*** Source information

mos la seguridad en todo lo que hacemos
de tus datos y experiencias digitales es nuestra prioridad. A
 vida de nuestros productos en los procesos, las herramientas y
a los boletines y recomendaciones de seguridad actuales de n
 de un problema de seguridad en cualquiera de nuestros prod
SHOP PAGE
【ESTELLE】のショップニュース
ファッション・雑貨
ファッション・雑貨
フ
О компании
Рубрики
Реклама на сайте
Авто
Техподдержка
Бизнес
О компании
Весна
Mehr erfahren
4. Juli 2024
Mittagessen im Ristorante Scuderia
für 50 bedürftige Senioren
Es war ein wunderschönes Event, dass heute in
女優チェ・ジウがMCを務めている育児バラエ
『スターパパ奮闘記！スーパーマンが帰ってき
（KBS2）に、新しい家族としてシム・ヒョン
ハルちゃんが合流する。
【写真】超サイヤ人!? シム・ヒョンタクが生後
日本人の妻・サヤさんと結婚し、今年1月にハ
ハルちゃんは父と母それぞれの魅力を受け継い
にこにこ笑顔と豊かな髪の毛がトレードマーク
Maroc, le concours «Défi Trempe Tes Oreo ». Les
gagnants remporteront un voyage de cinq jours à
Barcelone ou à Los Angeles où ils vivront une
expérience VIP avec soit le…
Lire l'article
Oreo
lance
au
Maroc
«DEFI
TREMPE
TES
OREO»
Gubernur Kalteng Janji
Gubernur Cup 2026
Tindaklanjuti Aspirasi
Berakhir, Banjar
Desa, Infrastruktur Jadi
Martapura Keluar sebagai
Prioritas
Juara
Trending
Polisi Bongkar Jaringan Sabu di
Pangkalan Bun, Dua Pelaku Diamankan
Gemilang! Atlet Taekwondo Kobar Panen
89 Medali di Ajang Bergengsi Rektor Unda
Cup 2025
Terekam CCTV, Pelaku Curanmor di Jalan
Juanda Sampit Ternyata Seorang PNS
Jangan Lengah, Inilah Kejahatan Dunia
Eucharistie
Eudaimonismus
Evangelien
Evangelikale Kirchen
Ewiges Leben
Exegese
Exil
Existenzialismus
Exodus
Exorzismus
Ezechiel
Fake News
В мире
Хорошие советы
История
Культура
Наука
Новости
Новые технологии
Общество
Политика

******

- _What needs to be done_: Each line above that contains "Maroc" counts once; report the total of such lines and nothing more.

- _Response_: 2